HFTextEmbedder

class probly.representer.embedder.huggingface.HFTextEmbedder(model: SentenceTransformerLike, *, batch_size: int = 32, normalize_embeddings: bool = True, encode_kwargs: Mapping[str, object] | None = None)[source]

Bases: Representer[Any, Any, Tensor, TextEmbedOutput]

Embed text generations using a Hugging Face sentence-transformers model.

Initialize the text embedder.

Parameters:
  • model – Sentence-transformer compatible embedding model.

  • batch_size – Number of texts to embed in one model call.

  • normalize_embeddings – Whether sentence-transformers should L2-normalize embeddings.

  • encode_kwargs – Additional keyword arguments forwarded to model.encode.

__call__(*args: In.args, **kwargs: In.kwargs) R[source]

Alias for the represent method.

batch_size: int
encode_kwargs: dict[str, object]
classmethod from_model_name(model_name: str | None = None, *, cache_dir: str | PathLike[str] | None = None, model_kwargs: Mapping[str, object] | None = None, batch_size: int = 32, normalize_embeddings: bool = True, encode_kwargs: Mapping[str, object] | None = None) Self[source]
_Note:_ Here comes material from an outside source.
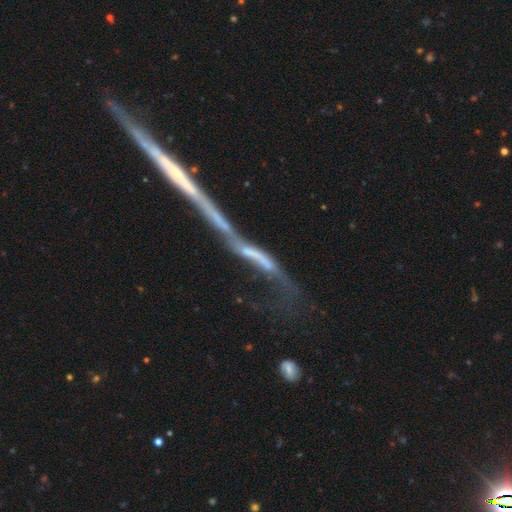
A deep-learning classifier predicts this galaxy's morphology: A featured or disk galaxy (64%) viewed edge-on (50%, tied with no). Merging: merger (54%).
Load a sentence-transformers model by name and initialize the embedder.

Parameters:
  • model_name – Hugging Face model name or local path. Defaults to DEFAULT_EMBEDDING_MODEL.

  • cache_dir – Optional Hugging Face cache directory.

  • model_kwargs – Additional keyword arguments forwarded to SentenceTransformer.

  • batch_size – Number of texts to embed in one model call.

  • normalize_embeddings – Whether sentence-transformers should L2-normalize embeddings.

  • encode_kwargs – Additional keyword arguments forwarded to model.encode.

Returns:

A text embedder backed by the loaded sentence-transformers model.

model: SentenceTransformerLike
normalize_embeddings: bool
predict(*args: In.args, **kwargs: In.kwargs) R[source]

Predict the representation for a given input.

property predictor: SentenceTransformerLike

The underlying embedding model.

represent(generation: TextEmbedInput) TextEmbedOutput[source]

Embed text generations.

Parameters:

generation – Text generation representation or sample.

Returns:

Embeddings with the same sample wrapping as generation.